About André Hemer's work
André Hemer is renowned for producing abstract work. Abstract art does not try to represent a faithful depiction of a visual reality, or of nature itself, but instead, with the use of colours, gestural elements and shapes tries to achieve its effect. The term can be applied to art that is primarily based on an object, or figure, where the main features have been simplified. Abstraction has been highly significant in modern art since the 1900s, with its origins grounded in Impressionism.
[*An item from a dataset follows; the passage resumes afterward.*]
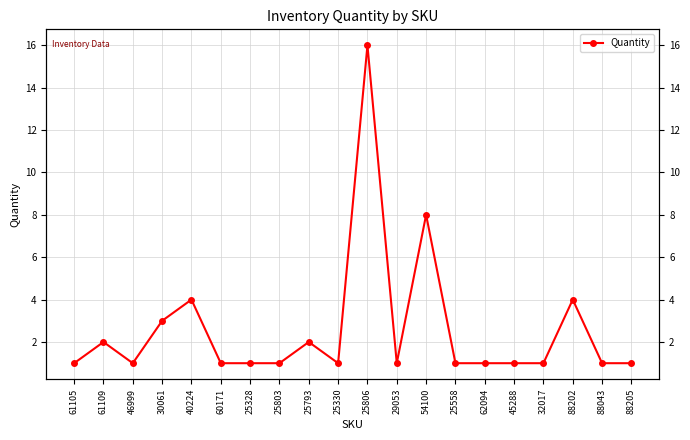

How many interior local valleys (lower than both neighbors) does the data have?

3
One of the first, most influential movements related to abstraction is Cubism, with artists such as Pablo Picasso and Georges Braque, who through their work laid the foundations for a significant number of branches of abstract art.
Galleries and Exhibitions
André Hemer's work is on display in two galleries, which are Kristin Hjellegjerde London | Wandsworth in the United Kingdom and Kristin Hjellegjerde Berlin in Germany. André Hemer's work has most recently been displayed during the exhibition The Cobra Effect at Kristin Hjellegjerde London | Wandsworth in the United Kingdom. The exhibition was open from 08 June 2018 until 21 July 2018. André Hemer's other most recent exhibitions recorded on Artland include the exhibitions at; Kristin Hjellegjerde London | Wandsworth in the United Kingdom (27 April 2018 - 26 May 2018) with the name ART BRUSSELS and Hollis Taggart Galleries in the United States (06 October 2018 - 27 October 2018) with the name HIGHLIGHT: CHELSEA. André Hemer's first recorded exhibition in Artland's database was called ART BRUSSELS and took place at Kristin Hjellegjerde London | Wandsworth in the United Kingdom from the 27 April 2018 to 26 May 2018.
Further Biographical Context for André Hemer
André Hemer was born in 1981 and was predominantly inspired by the 1990s growing up. In the United Kingdom, a group of artists known as the YBAs, or Young British Artists, dominated the artistic culture of the decade. They were a loosely affiliated and diverse group, united generally by their age and nationality. A number of the members had attended the Royal College of Art and Goldsmiths in London, and were favoured by Charles Saatchi, the ‘super collector’ of art at the time. The most famous member of YBAs is arguably Damien Hirst, and other members included Chris Ofili, Tracey Emin, Marc Quinn, Gavin Turk, Sarah Lucas and Sam Taylor-Johnson (née Sam Taylor-Wood). Through their use of shock tactics and sensationalism, the YBAs gained a divisive reputation image which was further fuelled by their use of throwaway materials, wild lifestyles and an attitude that was at the same time rebellious and enterprising. The group was predominant in the British art scene in the 1990s and their group show ‘Sensation’ is now viewed as legendary. The art world was influenced by a number of trends throughout the decade, the divisive, hyper-realistic sculptures of Maurizio Cattelan and the sensitive, conceptual work of Felix Gonzalez-Torres epitomised the atmosphere of the era.